Start of EXCERPTED DATA
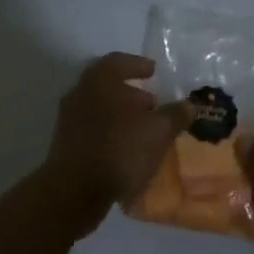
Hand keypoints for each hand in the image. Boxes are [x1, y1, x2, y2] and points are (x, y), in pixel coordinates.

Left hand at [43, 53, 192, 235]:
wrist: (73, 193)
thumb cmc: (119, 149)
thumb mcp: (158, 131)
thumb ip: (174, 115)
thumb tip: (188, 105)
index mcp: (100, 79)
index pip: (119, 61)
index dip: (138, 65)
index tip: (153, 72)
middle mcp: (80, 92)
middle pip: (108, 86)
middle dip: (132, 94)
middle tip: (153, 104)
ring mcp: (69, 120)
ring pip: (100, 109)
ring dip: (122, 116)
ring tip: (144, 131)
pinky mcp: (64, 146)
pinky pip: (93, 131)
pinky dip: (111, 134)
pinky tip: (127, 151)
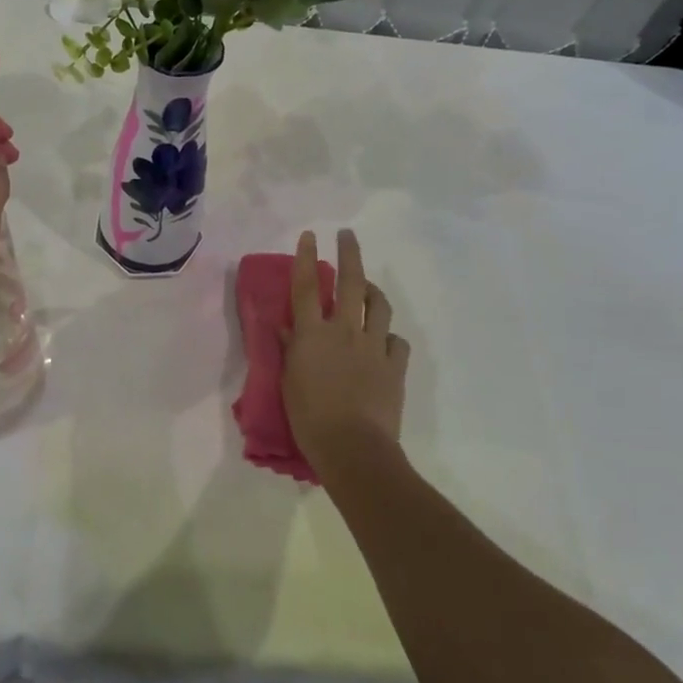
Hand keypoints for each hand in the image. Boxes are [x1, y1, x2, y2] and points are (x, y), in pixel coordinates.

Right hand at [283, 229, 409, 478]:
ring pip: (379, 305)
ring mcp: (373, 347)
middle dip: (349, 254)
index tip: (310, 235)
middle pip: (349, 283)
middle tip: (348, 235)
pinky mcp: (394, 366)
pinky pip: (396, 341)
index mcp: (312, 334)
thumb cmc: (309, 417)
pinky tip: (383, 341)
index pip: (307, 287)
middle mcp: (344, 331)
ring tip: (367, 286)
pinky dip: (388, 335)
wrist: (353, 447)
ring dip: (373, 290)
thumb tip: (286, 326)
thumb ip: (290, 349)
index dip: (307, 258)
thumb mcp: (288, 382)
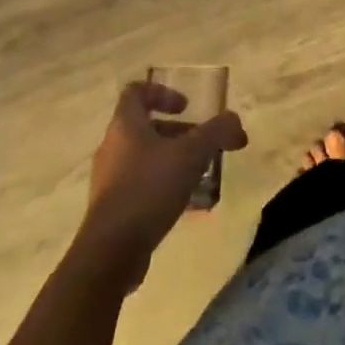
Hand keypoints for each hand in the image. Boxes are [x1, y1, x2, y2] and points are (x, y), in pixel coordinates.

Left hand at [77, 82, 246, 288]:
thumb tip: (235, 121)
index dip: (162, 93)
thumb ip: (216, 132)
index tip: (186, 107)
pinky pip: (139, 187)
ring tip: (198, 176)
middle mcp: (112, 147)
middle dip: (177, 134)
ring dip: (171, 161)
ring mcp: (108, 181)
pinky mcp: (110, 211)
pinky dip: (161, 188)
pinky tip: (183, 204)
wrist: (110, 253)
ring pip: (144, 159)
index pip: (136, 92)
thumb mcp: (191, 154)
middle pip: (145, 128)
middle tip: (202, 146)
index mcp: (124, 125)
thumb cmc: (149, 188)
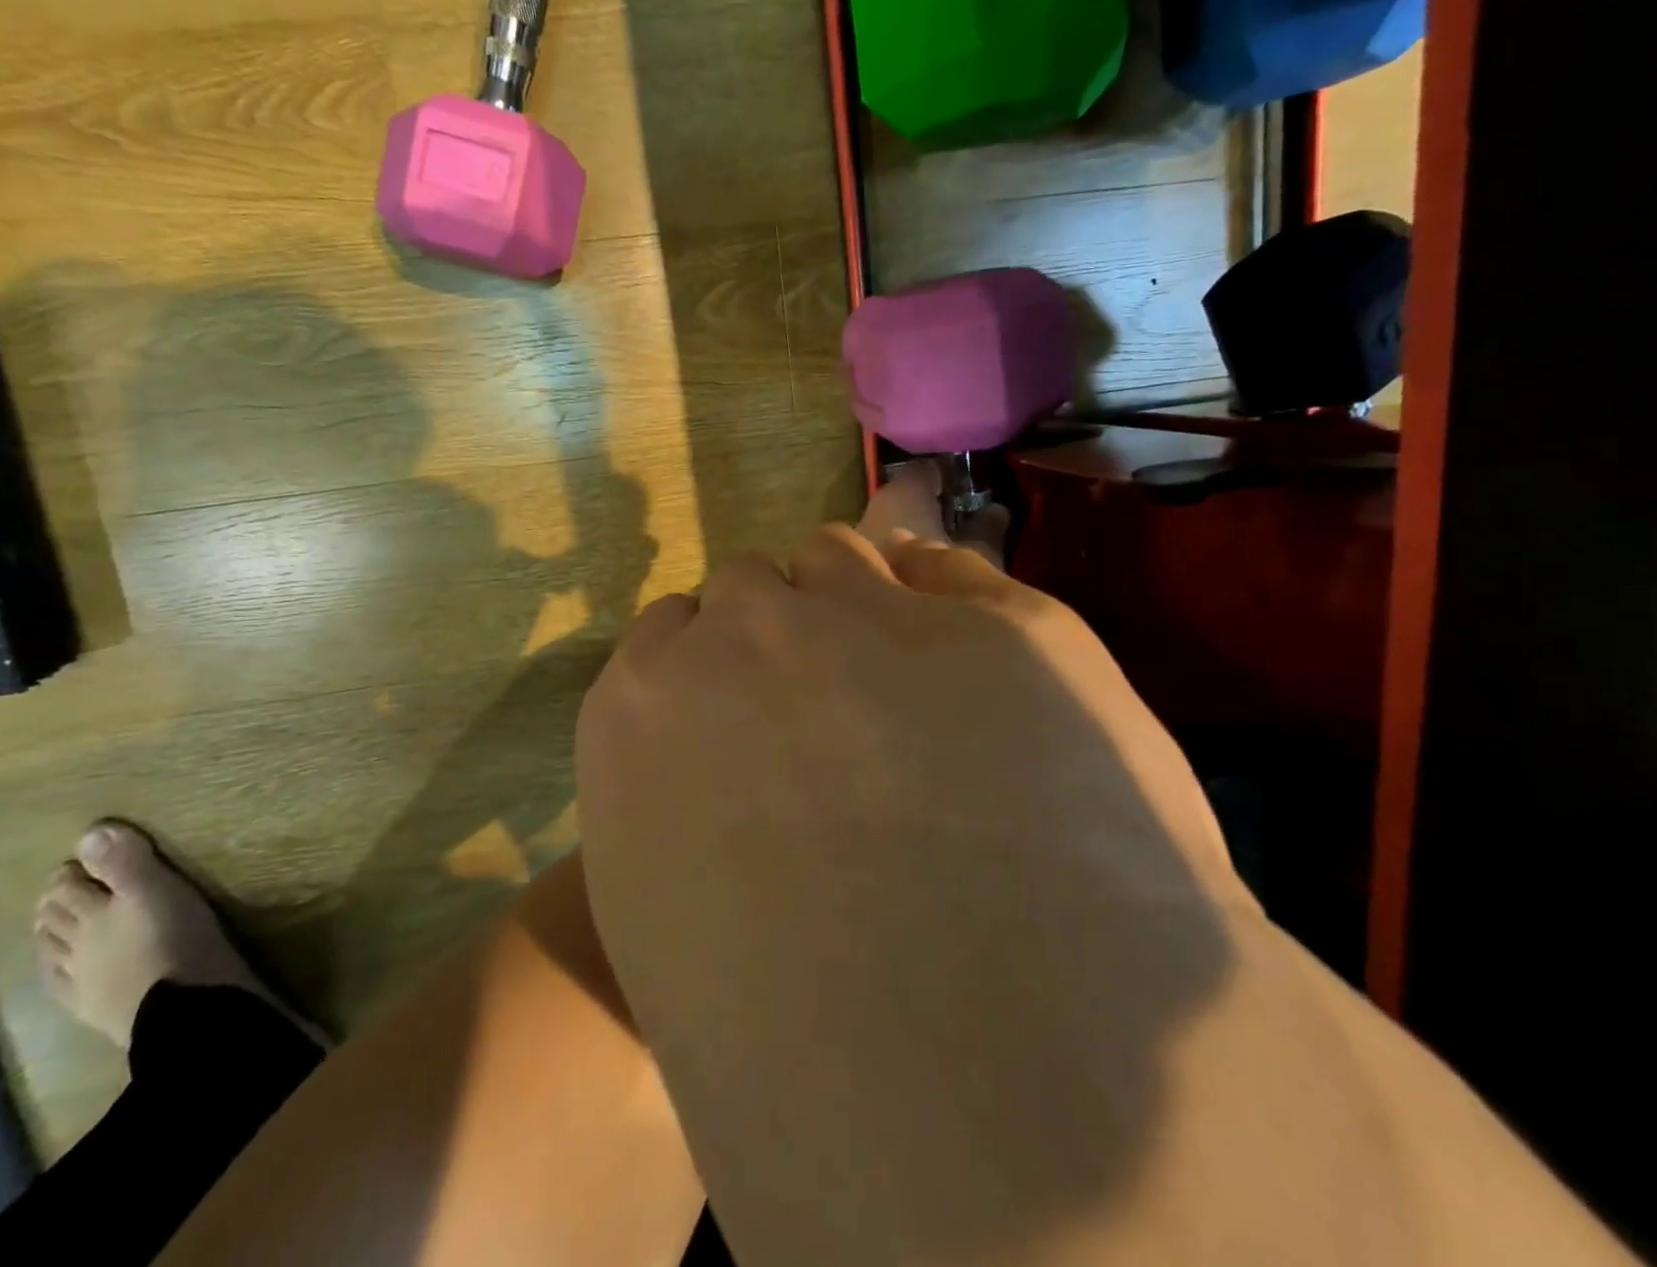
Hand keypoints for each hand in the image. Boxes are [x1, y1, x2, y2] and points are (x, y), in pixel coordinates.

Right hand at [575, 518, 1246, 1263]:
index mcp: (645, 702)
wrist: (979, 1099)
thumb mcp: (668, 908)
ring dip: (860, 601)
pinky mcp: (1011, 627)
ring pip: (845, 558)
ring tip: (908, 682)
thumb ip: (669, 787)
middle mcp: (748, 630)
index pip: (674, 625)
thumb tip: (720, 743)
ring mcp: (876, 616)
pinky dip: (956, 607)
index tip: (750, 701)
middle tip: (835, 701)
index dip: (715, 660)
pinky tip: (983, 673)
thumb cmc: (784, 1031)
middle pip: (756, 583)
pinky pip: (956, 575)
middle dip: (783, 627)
End of EXCERPTED DATA
### EXERCISE AIM
Transcribe each record exactly as it stands, setting aside any pictures.

### WRITTEN RESPONSE
Hand keypoints for each hand in the image. Boxes are [x1, y1, x2, y2] and points are (x, y), in pixel coordinates.

Left hand at [43, 53, 192, 235]:
wrist: (73, 193)
thumb cmc: (119, 149)
thumb mcp: (158, 131)
thumb ip: (174, 115)
thumb tip: (188, 105)
index mcp: (100, 79)
index pip: (119, 61)
index dip: (138, 65)
index tip: (153, 72)
middle mcp: (80, 92)
middle pip: (108, 86)
middle dip: (132, 94)
middle tip: (153, 104)
ring mcp: (69, 120)
ring pip: (100, 109)
ring dip: (122, 116)
ring tip: (144, 131)
pinky mcp: (64, 146)
pinky pip: (93, 131)
pinky dip: (111, 134)
pinky tip: (127, 151)
Hand keypoints for each hand in the image. Boxes are [x1, y1, x2, y2] and points are (x, y), in pixel coordinates.

Right hand at [283, 229, 409, 478]:
ring pip: (379, 305)
ring mcp: (373, 347)
middle dip: (349, 254)
index tip: (310, 235)
middle pip: (349, 283)
middle tip: (348, 235)
pinky mcp: (394, 366)
pinky pip: (396, 341)
index mcp: (312, 334)
thumb cmc: (309, 417)
pinky tip: (383, 341)
index pip: (307, 287)
middle mcp: (344, 331)
ring tip: (367, 286)
pinky dip: (388, 335)
wrist: (353, 447)
ring dip: (373, 290)
thumb tip: (286, 326)
thumb ip: (290, 349)
index dip: (307, 258)
thumb mcp: (288, 382)
Hand keypoints for each hand in the image. Boxes are [x1, y1, x2, y2] and points are (x, y), in pixel coordinates.

Left hand at [77, 82, 246, 288]:
thumb tip: (235, 121)
index dip: (162, 93)
thumb ip: (216, 132)
index tip: (186, 107)
pinky pip: (139, 187)
ring tip: (198, 176)
middle mcp: (112, 147)
middle dip: (177, 134)
ring dip: (171, 161)
ring mcp: (108, 181)
pinky mcp: (110, 211)
pinky dip: (161, 188)
pinky tip: (183, 204)
wrist: (110, 253)
ring pip: (144, 159)
index pip: (136, 92)
thumb mcp: (191, 154)
middle pip: (145, 128)
middle tip: (202, 146)
index mcp: (124, 125)
thumb cmc: (149, 188)
Hand keypoints for each hand in the image. Boxes are [x1, y1, x2, y2] and points are (x, y), in pixel coordinates.

Right hand at [575, 518, 1246, 1263]:
index mcp: (645, 702)
wrist: (979, 1099)
thumb mcp: (668, 908)
ring dip: (860, 601)
pinky mcp: (1011, 627)
ring pip: (845, 558)
ring tip: (908, 682)
thumb ip: (669, 787)
middle mcp: (748, 630)
index pip: (674, 625)
thumb tip: (720, 743)
ring mcp: (876, 616)
pinky dip: (956, 607)
index tip: (750, 701)
middle tip: (835, 701)
index dip: (715, 660)
pinky tip: (983, 673)
thumb cmc: (784, 1031)
middle pip: (756, 583)
pinky pip: (956, 575)
middle dip: (783, 627)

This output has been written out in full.